Al fin, una voz amplificada rompió el silencio.

– Nos arrepentimos, oh, Señor, por nuestros momentos de duda. Nos arrepentimos por el dolor y el sufrimiento que nos hemos infligido mutuamente en el planeta que el Padre nos ha confiado en su nombre. Nos arrepentimos, oh, Señor, por los siglos de pecados que nos han mantenido apartados de Tí.

Los congregados respondieron al unísono:

– En este Día de Expiación, nos arrepentimos.

Will levantó la vista intentando descubrir quién estaba hablando. Un hombre se hallaba de pie, al fondo, pero daba la espalda a la sala y resultaba imposible saber si era joven o viejo: tenía la mayor parte de la cabeza cubierta por un solideo blanco.

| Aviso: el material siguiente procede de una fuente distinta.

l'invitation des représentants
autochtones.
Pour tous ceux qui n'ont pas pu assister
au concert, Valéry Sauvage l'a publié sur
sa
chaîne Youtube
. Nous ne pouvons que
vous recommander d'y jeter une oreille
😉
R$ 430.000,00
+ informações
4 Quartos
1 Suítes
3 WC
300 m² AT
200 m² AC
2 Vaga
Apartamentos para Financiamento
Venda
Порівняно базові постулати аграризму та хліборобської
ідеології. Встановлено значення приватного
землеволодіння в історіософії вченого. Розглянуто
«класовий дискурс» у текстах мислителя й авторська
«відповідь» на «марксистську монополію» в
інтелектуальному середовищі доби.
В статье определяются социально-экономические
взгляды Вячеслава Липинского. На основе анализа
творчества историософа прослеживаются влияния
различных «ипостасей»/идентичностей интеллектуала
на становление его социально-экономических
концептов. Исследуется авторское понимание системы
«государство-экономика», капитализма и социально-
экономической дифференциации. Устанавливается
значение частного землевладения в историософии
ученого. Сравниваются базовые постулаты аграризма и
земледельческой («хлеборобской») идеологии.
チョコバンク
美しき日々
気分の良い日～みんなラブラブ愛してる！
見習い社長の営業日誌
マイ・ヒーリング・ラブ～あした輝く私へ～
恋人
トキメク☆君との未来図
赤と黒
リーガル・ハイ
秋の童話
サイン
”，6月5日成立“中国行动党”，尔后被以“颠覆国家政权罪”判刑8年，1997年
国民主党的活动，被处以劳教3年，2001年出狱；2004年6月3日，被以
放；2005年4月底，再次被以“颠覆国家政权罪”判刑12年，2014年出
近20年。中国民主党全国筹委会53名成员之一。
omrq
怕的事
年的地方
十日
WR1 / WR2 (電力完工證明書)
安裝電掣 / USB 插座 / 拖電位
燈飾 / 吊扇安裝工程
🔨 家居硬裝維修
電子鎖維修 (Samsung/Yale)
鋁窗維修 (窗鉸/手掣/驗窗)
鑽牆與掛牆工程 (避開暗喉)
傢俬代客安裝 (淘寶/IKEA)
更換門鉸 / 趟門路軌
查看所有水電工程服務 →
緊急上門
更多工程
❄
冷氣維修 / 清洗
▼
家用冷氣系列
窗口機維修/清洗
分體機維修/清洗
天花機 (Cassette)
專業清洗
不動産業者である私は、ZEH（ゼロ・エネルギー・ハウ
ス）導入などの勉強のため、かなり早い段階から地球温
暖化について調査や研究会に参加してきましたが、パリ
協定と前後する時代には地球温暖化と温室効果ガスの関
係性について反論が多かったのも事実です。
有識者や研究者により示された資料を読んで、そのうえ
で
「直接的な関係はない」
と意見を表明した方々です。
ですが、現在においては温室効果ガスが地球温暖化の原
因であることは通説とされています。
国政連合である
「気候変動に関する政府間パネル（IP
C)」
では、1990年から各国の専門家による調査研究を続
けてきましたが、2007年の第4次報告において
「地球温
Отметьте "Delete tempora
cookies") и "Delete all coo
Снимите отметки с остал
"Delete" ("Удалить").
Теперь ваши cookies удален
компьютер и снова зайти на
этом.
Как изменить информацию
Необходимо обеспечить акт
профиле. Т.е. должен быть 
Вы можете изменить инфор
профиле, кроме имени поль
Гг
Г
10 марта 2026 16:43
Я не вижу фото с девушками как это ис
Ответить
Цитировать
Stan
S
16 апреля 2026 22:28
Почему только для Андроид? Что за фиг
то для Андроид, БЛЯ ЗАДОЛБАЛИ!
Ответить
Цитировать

– Pero ahora, oh, Señor, el Día de la Expiación ha llegado. Por fin el hombre rendirá cuentas. El Gran Libro de la Vida está a punto de cerrarse para siempre. Al fin, vamos a ser juzgados.

Todos respondieron a la vez:

– Amén.

El hombre se volvió. Era de la edad de Will, y tenía aspecto de estudioso. Will se sorprendió. Parecía demasiado joven para ser el líder, y su voz era demasiado potente y grave para provenir de él.

– Tu primer pueblo, Israel, se apartó de tus enseñanzas, oh, Señor -siguió diciendo la voz.

Sin embargo, el hombre que Will había identificado como el líder no era el que hablaba. Fue entonces cuando Will reparó en la enorme pantalla que se levantaba al fondo de la sala. En ella solo aparecían dos palabras en negro sobre blanco: EL APÓSTOL. Por fin, cayó en la cuenta de que la voz que llenaba la sala no pertenecía a ninguno de los presentes. Puede que fuera una grabación o que la retransmitieran en directo desde algún lugar del exterior. Tenía una extraña cualidad metálica. En cualquier caso, al Apóstol no se lo veía por ninguna parte.

– El primer Israel se asustó de tu palabra, y recayó en otros hacer honor a tu juramento. Tal como está escrito: «Y si vosotros sois los hijos de Cristo, entonces sois los retoños de Abraham y los herederos de acuerdo con la promesa».

La congregación respondió:

– Nosotros somos los hijos de Cristo y por lo tanto de Abraham. Somos sus herederos de acuerdo con la promesa.

Will se estremeció. Así pues, aquella era la Iglesia de Jesús Renacido en su versión actualizada del siglo XXI, y aquella era la doctrina que en su momento había cautivado a su padre, a Townsend McDougal y a tantos otros. Los hombres que había en la sala -y Will cayó entonces en la cuenta de que solo había hombres- también creían en ella; eran los herederos del lugar ocupado por los judíos en el esquema divino del mundo. Ellos habían hecho suyas sus enseñanzas y las habían convertido en propias.

– Pero ahora, Señor, necesitamos tu ayuda. Rezamos para que nos guíes. Estamos muy cerca; sin embargo, el conocimiento final nos es esquivo.

«El número treinta y seis», se dijo Will.

– Por favor, permítenos llegar hasta el final de modo que el juicio de Dios caiga como la lluvia sobre la bendita tierra.

Will escrutaba la sala cuando un hombre de la primera fila se volvió y lo vio. El individuo tardó en reaccionar, pero finalmente cruzó la mirada con otro de los presentes y le hizo un gesto con la cabeza señalando a Will.

Este no vio la mano que surgió de la nada y lo sujetó por el cuello, tampoco el pie que lo golpeó bajo la rodilla obligándolo a caer de bruces. Sin embargo, mientras se desplomaba en el suelo pudo entrever al hombre que se alzaba ante él: sus ojos eran de un azul tan claro que casi destellaban.